What the exercise asks :: Reproduce the rows word for word from the line containing "common name: Cape poison-onion" through the end of the rows, both ends included, and omit the pictures from your answer.

Listing ::
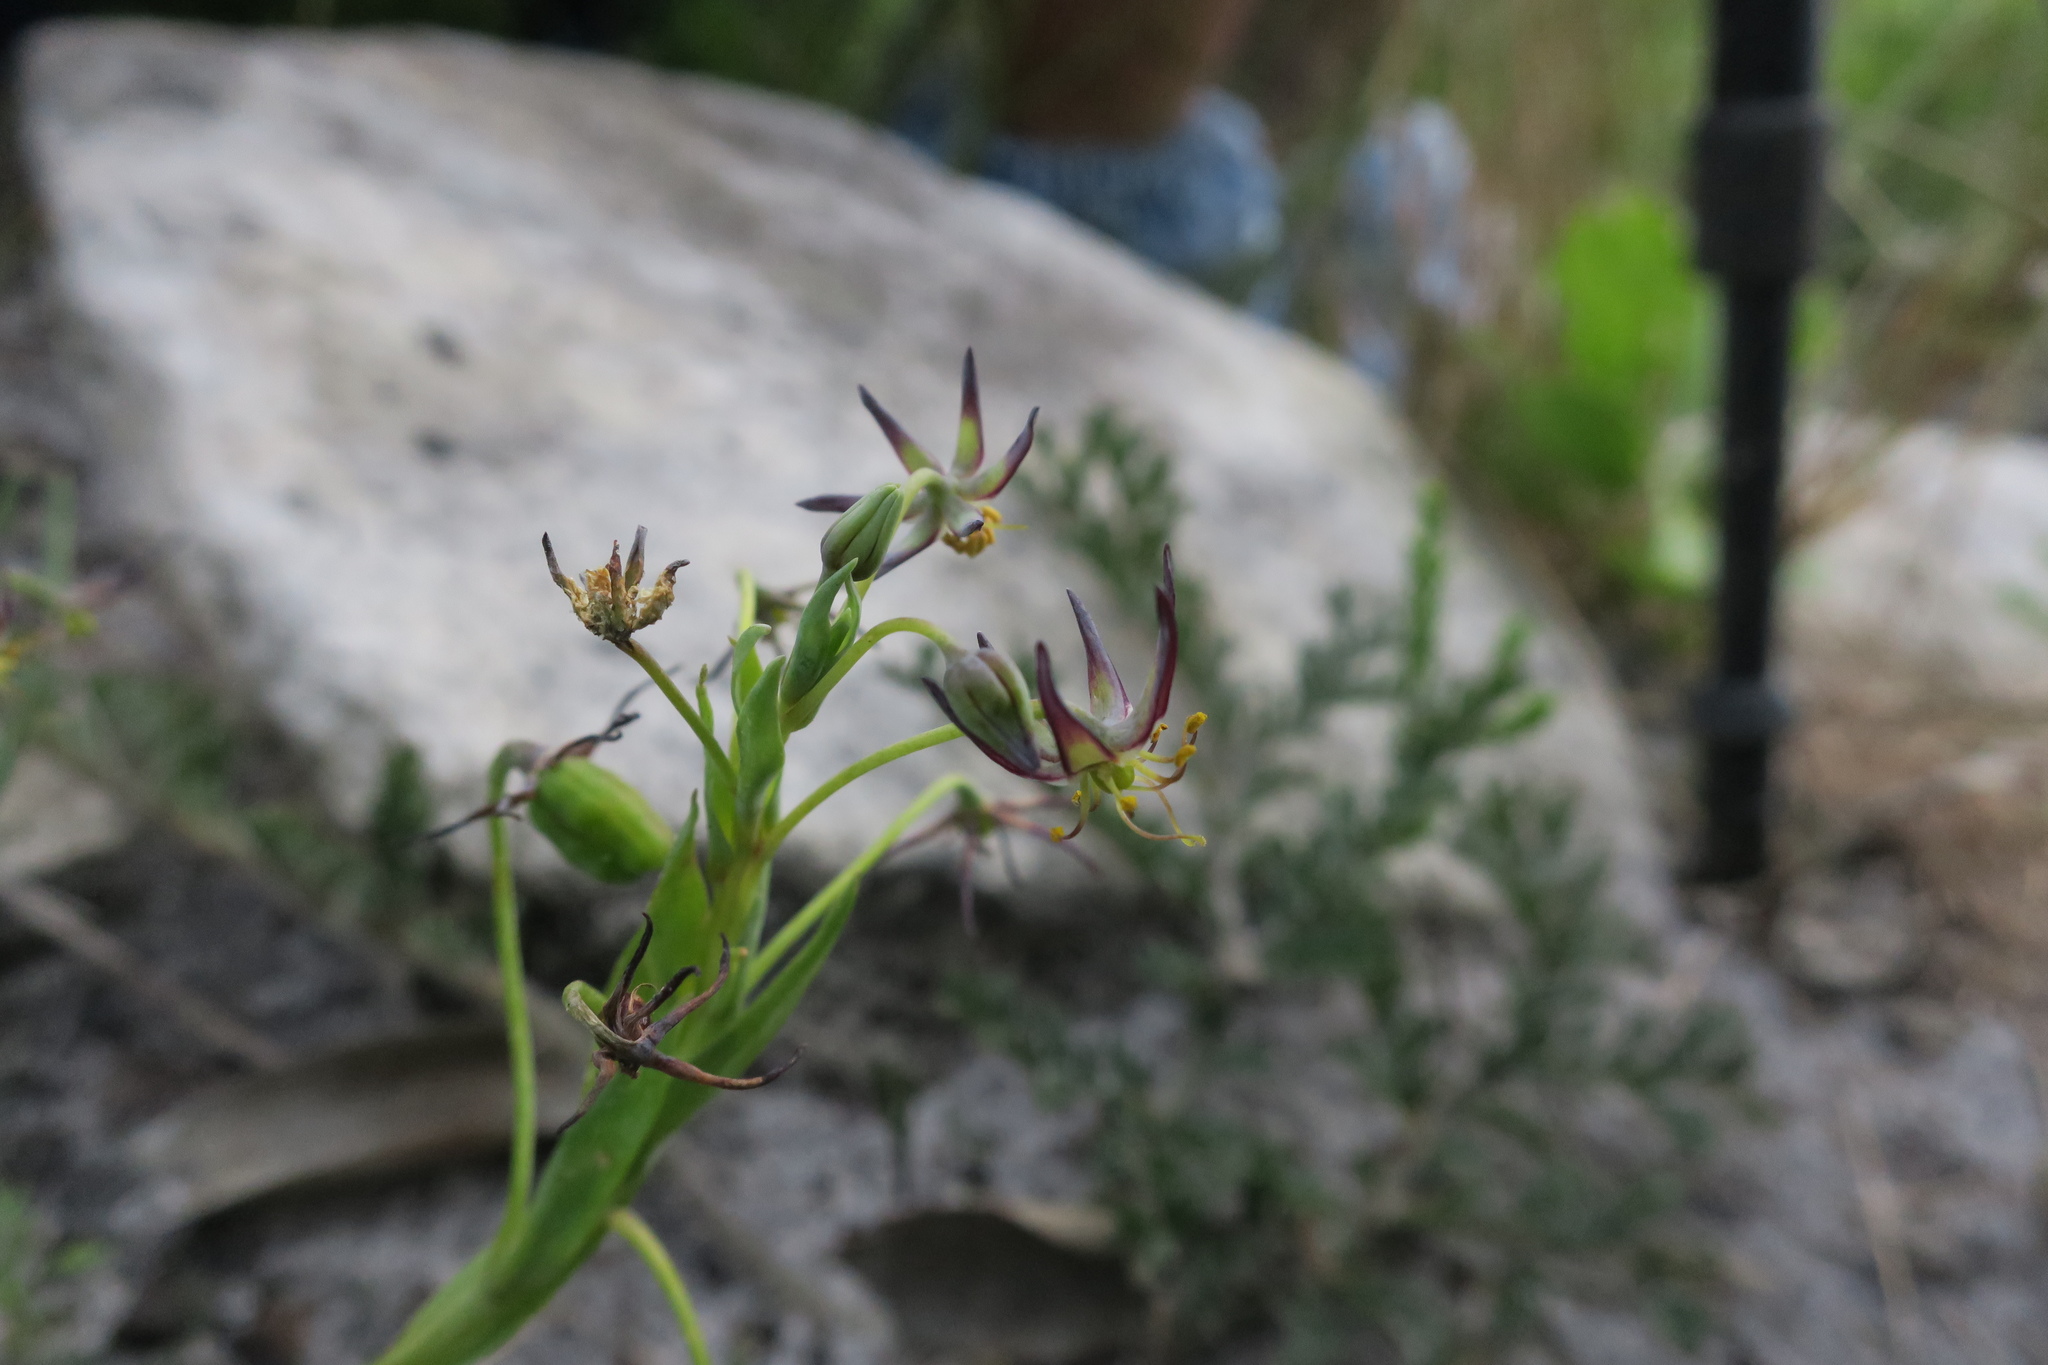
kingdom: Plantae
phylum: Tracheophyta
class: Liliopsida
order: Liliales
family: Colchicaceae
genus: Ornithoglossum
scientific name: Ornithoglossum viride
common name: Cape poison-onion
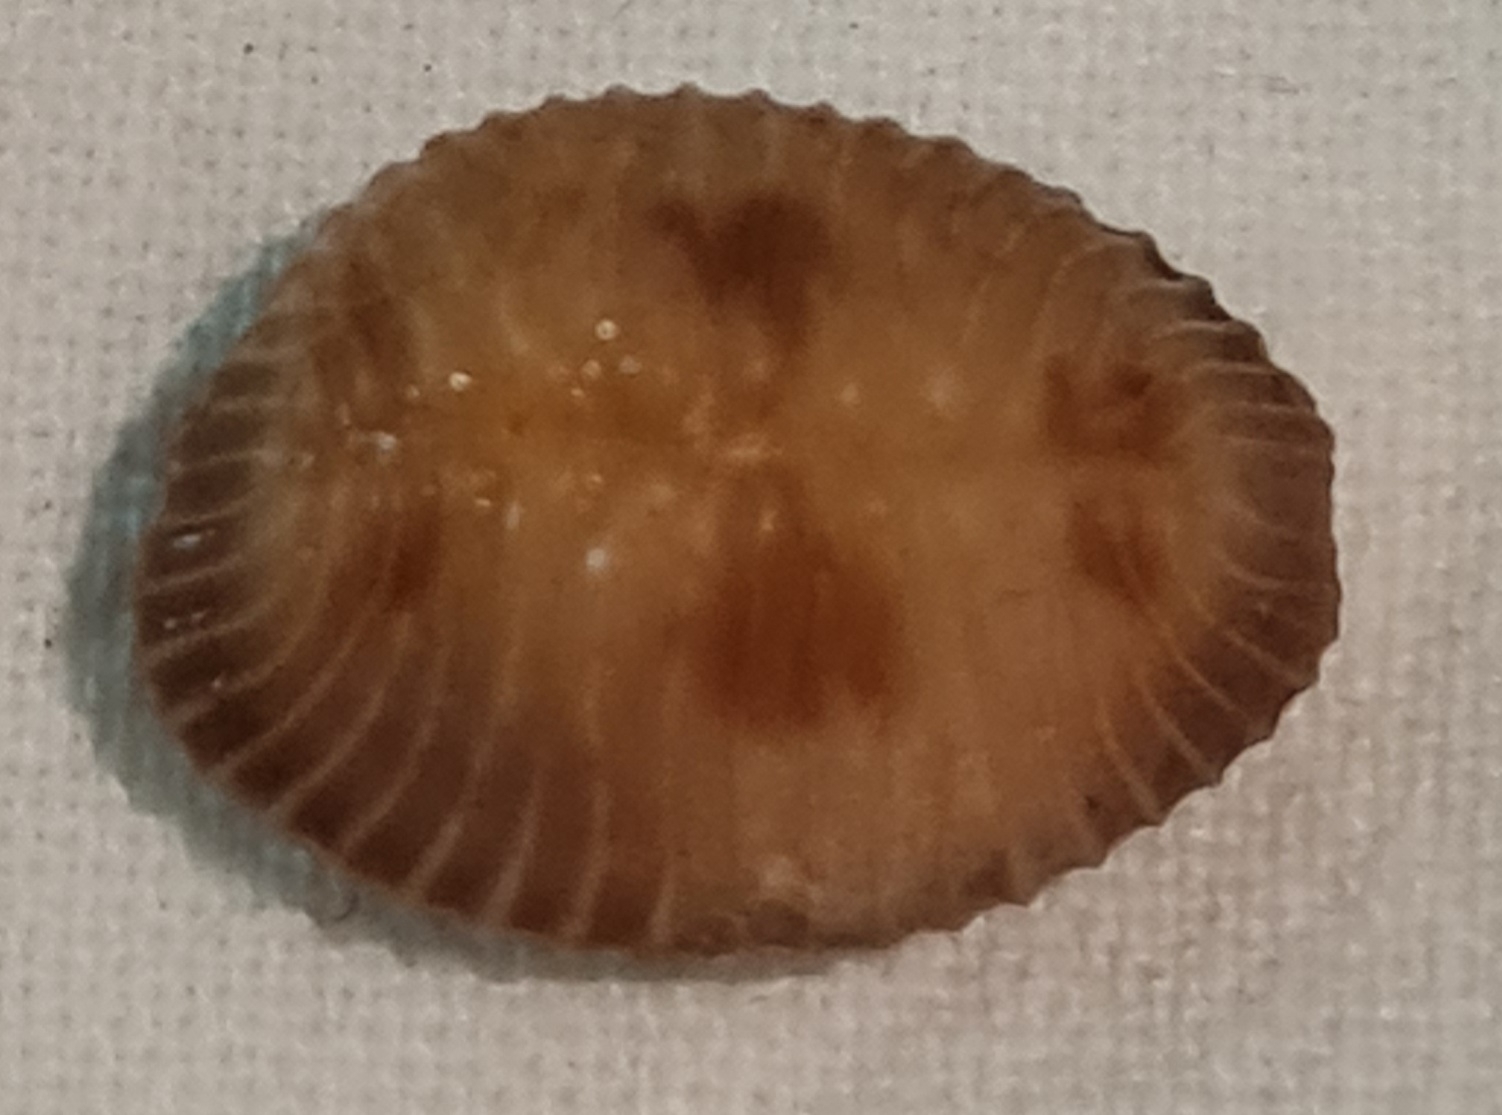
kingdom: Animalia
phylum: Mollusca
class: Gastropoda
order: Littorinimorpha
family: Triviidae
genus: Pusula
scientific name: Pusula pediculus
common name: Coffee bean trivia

Answer to this exercise ::
common name: Cape poison-onion
kingdom: Animalia
phylum: Mollusca
class: Gastropoda
order: Littorinimorpha
family: Triviidae
genus: Pusula
scientific name: Pusula pediculus
common name: Coffee bean trivia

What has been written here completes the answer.